Пай-Пай рассмеялся, отпустил шар, голоса девочек свернулись, как лепестки цветов, и сами они стянулись в золотую точку внутри волшебного стекла.

– Не знаю, Мигдалочка. Это какой-то странный язык.

– Мертвый? – У Магдалы глаза расширились, стали как сливы.

– Нет, не мертвый. Просто небывалый. Чудесная у тебя игрушка.

– Угу. И я пока только одну такую штуку нашла. Может, еще есть?

– Может быть.

– Только мне не очень когда есть искать. – От волнения и от радости, что брат приехал и что ему тоже нравятся поющие девочки, у Магдалы слова и мысли скакали, как Зейнабины козлята. – А можно, как ты думаешь, выучить этот язык, на котором они там говорят?

– Не знаю, – сказал Пай-Пай. – Вот честно, Мигдалочка, не знаю.

– Ну и ладно. – Магдала встряхнула цветы в корзинке. – Пойдем, а то завянут, никто их себе не возьмет. А поиграем потом.


Как тут углядишь, что опять год пролетел, и другой? Если б только еще Пай-Пай не уезжал все время на край света, а то уедет – и опять всей радости – то поросятки, то козлятки, да иногда еще – три девочки в волшебном шаре, что поют на небывалом языке: «Эм-Эмари…»

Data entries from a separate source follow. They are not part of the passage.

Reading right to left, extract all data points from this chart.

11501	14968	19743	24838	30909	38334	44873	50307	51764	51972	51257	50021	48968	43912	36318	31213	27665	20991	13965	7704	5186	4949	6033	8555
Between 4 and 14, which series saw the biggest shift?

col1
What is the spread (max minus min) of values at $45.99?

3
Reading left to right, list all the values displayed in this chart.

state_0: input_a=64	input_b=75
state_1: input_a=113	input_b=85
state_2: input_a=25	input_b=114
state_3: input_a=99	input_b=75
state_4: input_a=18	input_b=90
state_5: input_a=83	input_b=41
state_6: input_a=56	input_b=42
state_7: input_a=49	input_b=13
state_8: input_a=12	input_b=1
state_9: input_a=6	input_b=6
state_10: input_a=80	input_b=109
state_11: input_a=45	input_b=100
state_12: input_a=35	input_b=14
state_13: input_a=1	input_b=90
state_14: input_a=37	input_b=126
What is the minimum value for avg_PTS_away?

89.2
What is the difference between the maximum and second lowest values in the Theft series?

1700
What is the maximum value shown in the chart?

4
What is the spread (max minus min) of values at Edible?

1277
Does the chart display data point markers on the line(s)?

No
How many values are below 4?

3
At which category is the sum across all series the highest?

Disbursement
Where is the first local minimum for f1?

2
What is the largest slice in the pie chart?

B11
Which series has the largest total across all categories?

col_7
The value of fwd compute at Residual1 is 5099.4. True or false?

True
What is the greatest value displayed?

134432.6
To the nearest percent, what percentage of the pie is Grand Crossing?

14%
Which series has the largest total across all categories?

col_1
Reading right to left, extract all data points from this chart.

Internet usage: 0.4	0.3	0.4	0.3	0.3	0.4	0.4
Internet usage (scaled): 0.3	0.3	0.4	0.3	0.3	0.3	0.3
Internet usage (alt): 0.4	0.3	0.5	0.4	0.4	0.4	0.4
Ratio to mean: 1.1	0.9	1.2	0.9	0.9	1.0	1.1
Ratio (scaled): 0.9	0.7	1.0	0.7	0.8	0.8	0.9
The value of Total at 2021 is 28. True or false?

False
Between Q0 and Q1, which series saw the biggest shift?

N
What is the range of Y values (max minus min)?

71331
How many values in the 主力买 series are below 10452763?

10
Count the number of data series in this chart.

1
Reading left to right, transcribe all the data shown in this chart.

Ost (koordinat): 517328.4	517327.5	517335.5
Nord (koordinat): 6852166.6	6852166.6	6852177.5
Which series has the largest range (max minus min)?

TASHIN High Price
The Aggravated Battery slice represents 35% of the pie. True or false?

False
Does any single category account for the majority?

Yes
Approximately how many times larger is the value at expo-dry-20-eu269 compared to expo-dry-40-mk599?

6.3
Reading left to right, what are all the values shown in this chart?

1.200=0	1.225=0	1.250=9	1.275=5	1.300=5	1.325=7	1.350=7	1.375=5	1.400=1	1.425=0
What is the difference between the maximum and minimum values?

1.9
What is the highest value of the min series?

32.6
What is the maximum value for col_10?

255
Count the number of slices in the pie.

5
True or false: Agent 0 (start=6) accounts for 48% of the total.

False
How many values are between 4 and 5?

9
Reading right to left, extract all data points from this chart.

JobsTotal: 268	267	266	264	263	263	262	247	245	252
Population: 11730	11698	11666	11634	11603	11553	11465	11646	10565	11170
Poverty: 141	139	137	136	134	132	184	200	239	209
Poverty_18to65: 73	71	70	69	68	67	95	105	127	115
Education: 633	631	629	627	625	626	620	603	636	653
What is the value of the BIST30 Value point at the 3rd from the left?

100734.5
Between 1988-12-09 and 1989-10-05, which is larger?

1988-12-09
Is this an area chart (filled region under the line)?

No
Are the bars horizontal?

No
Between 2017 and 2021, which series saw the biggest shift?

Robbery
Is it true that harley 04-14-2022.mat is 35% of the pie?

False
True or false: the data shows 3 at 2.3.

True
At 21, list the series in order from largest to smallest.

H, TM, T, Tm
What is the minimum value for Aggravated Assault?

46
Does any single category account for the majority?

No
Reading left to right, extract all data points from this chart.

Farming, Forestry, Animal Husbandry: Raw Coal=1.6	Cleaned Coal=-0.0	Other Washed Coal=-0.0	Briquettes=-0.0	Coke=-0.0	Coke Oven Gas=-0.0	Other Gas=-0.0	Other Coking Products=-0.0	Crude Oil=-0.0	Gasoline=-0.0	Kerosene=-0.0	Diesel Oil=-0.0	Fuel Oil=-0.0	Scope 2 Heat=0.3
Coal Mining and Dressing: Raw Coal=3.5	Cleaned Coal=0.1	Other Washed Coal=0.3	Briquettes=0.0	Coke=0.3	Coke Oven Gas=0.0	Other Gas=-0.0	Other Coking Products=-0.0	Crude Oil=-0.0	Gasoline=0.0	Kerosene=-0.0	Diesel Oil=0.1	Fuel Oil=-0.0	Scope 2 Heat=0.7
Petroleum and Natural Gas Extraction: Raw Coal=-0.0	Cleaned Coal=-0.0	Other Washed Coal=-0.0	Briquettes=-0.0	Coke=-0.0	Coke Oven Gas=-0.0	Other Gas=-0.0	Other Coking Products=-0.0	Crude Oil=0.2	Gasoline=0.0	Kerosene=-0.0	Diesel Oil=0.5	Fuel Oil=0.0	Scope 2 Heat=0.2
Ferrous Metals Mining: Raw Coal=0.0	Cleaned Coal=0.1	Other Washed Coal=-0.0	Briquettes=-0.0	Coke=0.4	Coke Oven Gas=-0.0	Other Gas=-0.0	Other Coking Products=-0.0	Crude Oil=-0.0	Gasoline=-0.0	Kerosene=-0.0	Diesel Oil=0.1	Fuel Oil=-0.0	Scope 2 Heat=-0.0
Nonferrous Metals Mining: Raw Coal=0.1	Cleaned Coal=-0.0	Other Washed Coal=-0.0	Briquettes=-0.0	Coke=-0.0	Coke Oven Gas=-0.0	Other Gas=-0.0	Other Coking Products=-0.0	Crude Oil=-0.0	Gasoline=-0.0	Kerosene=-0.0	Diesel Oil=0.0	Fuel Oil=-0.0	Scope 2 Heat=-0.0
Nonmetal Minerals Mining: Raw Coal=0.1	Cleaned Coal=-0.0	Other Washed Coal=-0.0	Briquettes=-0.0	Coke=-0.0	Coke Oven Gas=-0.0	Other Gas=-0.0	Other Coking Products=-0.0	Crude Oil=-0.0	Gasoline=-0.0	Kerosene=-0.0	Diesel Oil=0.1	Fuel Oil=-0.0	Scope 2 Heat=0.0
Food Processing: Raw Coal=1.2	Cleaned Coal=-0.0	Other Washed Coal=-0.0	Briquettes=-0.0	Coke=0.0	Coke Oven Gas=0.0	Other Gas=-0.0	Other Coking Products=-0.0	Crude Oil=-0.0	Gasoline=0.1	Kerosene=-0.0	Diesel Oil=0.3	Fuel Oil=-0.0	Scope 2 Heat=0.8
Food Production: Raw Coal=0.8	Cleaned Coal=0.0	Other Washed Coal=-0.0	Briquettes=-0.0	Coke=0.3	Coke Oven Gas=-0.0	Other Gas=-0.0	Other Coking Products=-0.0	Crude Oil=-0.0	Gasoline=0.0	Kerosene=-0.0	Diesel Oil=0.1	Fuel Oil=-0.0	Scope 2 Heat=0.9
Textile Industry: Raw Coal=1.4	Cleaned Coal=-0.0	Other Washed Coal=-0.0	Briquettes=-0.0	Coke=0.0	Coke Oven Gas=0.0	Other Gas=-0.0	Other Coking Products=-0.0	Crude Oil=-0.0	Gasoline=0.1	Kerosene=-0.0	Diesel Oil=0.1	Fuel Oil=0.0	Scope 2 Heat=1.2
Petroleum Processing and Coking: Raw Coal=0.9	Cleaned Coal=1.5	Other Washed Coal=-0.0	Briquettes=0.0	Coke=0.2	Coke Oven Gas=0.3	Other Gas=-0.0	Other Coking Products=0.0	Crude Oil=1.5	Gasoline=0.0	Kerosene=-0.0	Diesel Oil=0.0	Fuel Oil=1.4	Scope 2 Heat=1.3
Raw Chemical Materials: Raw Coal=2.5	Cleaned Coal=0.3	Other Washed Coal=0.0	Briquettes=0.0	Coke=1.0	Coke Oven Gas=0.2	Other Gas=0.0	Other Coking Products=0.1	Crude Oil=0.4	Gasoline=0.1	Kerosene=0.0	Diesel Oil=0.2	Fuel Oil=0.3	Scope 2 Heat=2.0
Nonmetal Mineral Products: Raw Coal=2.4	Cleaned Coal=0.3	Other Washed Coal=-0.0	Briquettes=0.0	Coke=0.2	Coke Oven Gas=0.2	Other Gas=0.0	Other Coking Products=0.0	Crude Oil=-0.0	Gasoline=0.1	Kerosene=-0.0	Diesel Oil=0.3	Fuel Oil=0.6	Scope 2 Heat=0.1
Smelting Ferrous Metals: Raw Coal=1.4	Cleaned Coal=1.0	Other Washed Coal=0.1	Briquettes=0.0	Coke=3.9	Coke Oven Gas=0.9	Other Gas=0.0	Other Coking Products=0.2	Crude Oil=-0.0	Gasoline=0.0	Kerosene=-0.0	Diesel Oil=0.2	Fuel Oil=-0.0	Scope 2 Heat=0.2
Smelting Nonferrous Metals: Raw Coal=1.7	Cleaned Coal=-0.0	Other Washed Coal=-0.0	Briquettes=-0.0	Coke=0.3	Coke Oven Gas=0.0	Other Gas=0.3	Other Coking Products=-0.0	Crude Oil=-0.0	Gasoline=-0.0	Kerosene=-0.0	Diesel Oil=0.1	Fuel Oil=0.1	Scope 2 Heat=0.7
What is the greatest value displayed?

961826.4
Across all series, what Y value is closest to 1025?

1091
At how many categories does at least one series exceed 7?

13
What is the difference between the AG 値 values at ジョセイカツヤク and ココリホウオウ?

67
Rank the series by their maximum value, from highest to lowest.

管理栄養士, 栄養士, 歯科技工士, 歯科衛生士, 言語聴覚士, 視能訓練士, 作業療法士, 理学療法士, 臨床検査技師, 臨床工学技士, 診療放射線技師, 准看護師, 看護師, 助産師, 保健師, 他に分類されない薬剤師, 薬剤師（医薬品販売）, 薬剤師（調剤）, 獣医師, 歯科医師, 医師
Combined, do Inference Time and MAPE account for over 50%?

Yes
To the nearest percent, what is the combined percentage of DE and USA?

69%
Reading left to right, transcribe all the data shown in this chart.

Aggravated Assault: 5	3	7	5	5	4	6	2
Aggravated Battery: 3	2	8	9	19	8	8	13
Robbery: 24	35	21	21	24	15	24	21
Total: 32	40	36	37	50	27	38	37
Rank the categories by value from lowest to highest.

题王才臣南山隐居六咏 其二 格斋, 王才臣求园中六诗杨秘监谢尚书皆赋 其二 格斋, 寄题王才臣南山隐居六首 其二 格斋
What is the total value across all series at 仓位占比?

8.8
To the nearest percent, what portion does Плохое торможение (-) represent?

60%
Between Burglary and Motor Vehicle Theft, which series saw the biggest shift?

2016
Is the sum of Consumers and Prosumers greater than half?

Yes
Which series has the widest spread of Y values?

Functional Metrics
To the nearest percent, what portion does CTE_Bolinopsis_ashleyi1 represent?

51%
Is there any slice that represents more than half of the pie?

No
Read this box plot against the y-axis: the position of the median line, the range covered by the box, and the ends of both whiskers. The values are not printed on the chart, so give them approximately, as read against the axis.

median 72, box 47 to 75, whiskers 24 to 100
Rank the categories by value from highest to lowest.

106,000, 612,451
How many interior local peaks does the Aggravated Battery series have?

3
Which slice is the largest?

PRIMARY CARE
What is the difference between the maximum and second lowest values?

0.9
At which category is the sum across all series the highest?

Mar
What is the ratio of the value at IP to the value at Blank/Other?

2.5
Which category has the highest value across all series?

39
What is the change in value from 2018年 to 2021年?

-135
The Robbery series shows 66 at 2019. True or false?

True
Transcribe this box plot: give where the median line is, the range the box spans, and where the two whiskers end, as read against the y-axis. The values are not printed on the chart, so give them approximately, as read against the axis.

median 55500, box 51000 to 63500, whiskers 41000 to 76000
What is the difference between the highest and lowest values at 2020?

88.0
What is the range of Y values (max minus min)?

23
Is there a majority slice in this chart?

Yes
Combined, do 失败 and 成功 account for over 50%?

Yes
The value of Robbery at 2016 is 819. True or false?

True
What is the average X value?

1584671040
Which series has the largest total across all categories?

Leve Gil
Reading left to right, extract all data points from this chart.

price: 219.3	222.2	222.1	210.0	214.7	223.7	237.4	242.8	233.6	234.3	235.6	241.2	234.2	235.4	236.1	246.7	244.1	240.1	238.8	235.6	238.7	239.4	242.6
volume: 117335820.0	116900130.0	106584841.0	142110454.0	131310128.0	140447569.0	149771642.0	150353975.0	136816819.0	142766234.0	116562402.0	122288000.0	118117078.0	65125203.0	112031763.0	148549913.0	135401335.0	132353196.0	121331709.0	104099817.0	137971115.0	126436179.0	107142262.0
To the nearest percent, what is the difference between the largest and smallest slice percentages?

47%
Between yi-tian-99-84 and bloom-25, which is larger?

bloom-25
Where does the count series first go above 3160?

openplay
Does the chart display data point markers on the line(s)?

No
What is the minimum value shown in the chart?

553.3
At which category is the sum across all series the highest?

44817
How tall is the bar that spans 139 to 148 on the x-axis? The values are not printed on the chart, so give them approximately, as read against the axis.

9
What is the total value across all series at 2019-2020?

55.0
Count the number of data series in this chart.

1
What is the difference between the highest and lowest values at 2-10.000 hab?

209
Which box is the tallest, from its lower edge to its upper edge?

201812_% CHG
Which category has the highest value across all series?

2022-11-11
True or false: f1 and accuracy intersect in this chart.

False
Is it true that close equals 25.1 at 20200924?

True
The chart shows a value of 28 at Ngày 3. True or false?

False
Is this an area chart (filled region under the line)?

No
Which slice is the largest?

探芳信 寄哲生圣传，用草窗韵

Никого, кроме тех девочек, Магдала больше в шаре не нашла, сколько ни искала, бывало, даже по ночам. Год, и еще год. Кукуруза да трава на сено, соления да варения. Матушка, дед да баба Чириможа.

А потом старуха умерла.

Она умерла в дороге, весной, после Пасхи, на самой окраине Гарба. Пасху встретила в Силеме, и как сама завела и устроила, так теперь и двигалась к ним – упорная, разваливающаяся на ходу, сама старость, слепое упрямство, бессмысленное и беззубое. И вот, ста шагов, как говорится, не дошла – рухнула, осела и затихла.

Упокоилась.

Магдала и сама не думала, что так испугается мертвой бабки. Живая давно уже стала тенью, меньше мыши, – ну, шуршит там в своей каморке, ну, заводит вялую перепалку с оглохшим вконец дедом. А мертвая – сухая как дерево, с вострым носом-сучком, с морщинистыми запавшими щеками, – смотреть на нее было невыносимо. Мать плакала и злилась – что люди скажут, родную матушку, мол, не приютила (скажут, и не то еще скажут, угрюмо думала Магдала). Они вдвоем мыли и обряжали бабкино тщедушное тело, потом Магдала, страшно уставшая от этой смертной работы, потащилась в город – давать телеграммы дяде и тете и в Университет Св. Иоанна, чтобы грозный начальник всех докторов нашел Пай-Пая на краю света и велел бы ему приезжать.

И вот тут, на почте, снизошел на нее страх – небывалый, но ясный. Морис-телеграфист, напомаженный – на службе! как же! – посмотрел на нее глазами, голубыми, как бусины. Слева и справа от него сидели такие же напомаженные мальчишки – Адриан и Франсис, его братья. В одинаковых белых рубашках. Рассаженные в стеклянные ячеечки. Как куклы в магазине. Как те девочки, запрятанные в шар… Все как-то замерло, застыло и затихло – и над хрупким этим кукольным стеклом повис вострый носик мертвой бабы Чириможи: нету ничего. Только и есть, что бессмысленное движение – туда-сюда. А больше нету ничего, и все это – неживое, ненастоящее.

И я, поняла вдруг Магдала, я тоже ненастоящая. Меня нет.

Плакать на почте нельзя – стыдно, хотя у мальчишек синьора Веллы вид был прилично постный, никто бы не удивился, если бы Магдала заплакала.

Но – стыдно.

Так, со слезами внутри, она и вышла – медленно, и шла, осторожно переставляя ноги, чтобы не расплескать, и вырвались они на волю, прогоркнув уже хорошенько, только когда старуху схоронили и уже даже помянули.

Когда, толкнув калитку, вошел и поднялся на веранду насквозь пропыленный Пай-Пай, доктор Боргар-Смит.